Is rasterizing a PDF a safe redaction strategy?

It's the most reliable strategy for high-stakes work. Converting text-bearing pages to flat raster images destroys the content stream entirely — there's no underlying text to leak. The cost is searchability and accessibility (screen readers can't read the page, search engines can't index it). For legal filings or intelligence material, the tradeoff is worth it; for general business documents, proper redaction with text removal is preferred.

What metadata do I need to strip beyond the visible content?
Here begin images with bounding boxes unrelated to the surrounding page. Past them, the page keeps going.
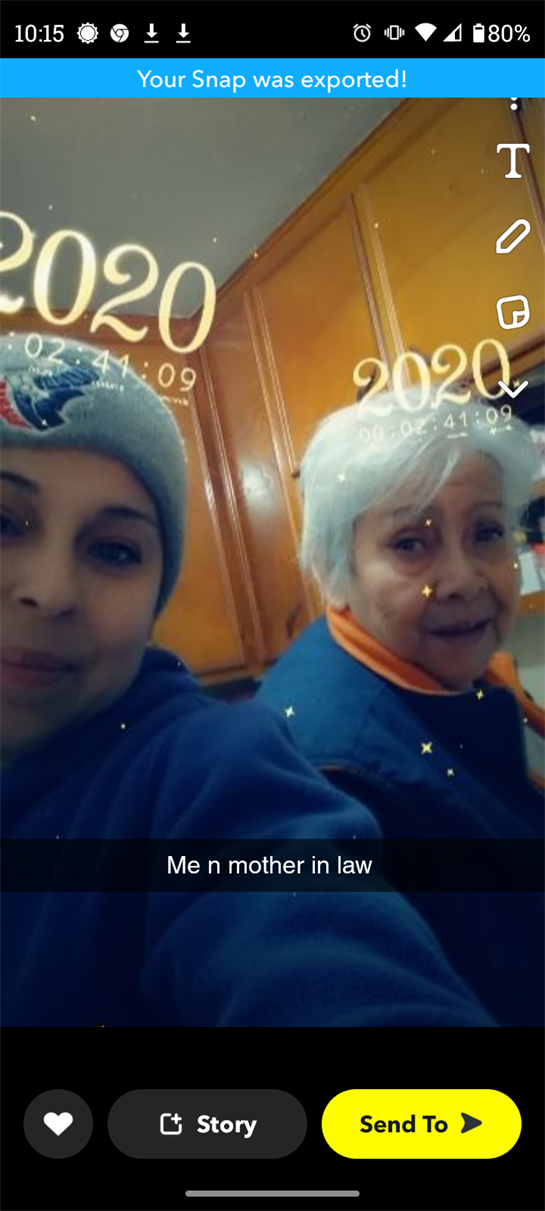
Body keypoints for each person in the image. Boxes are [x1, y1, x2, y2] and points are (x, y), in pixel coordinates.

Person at [0, 334, 500, 1027]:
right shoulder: (335, 751)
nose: (50, 591)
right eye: (1, 522)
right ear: (334, 568)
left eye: (114, 549)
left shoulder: (210, 770)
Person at [258, 390, 545, 1026]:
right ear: (337, 570)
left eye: (487, 532)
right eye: (412, 543)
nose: (465, 578)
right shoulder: (331, 779)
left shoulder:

At minimum: document properties (Title, Author, Subject, Keywords, Producer), XMP metadata (the embedded XML packet often contains internal paths and revision history), embedded comments and annotations, bookmarks and outlines, embedded files, JavaScript actions, and optional content groups (hidden layers). Tools like Acrobat's "Sanitize Document" walk all of these. exiftool and pdfinfo are the command-line equivalents for verification.

How do I verify redaction worked before publishing?

Run three checks in order: (1) pdftotext redacted.pdf - | grep -i "sensitive_term" — should return empty; (2) pdfimages -all redacted.pdf out and inspect every extracted image for hidden content; (3) pdfinfo redacted.pdf and exiftool redacted.pdf to verify metadata is clean. If any of these surface what you tried to hide, your redaction is broken. Always test on a copy, never on the file you're about to publish.

Are there free, browser-based redaction tools I can trust?

Most "free PDF redaction" tools online only do the rectangle-overlay version of redaction — not real content stream removal. Adobe Acrobat Pro is the established gold standard but costs money. Open-source options like qpdf for content stream manipulation, combined with mutool clean for sanitization, can do real redaction with command-line discipline. For high-stakes work, never trust a tool that claims redaction without explicit "apply" and "sanitize" steps.

What's the difference between encryption and redaction?

Encryption hides content behind a password but leaves it intact in the file. Redaction removes content entirely. A password-protected PDF that still contains the original sensitive text is one cracked password (or one shared password) away from full disclosure. Treat encryption as access control, not data minimization. If something needs to never be recoverable, redact it before encrypting.

Why do major law firms keep getting redaction wrong?

Mostly UX and process issues, not technical incompetence. Most PDF tools' redaction workflow has too many steps, and "Mark for Redaction" looks done before "Apply Redactions" runs. Lawyers under deadline pressure ship marked-but-not-applied files. The fix is process discipline: a checklist that requires text extraction verification before any document leaves the firm, plus institutional defaults that flatten high-sensitivity exhibits to raster.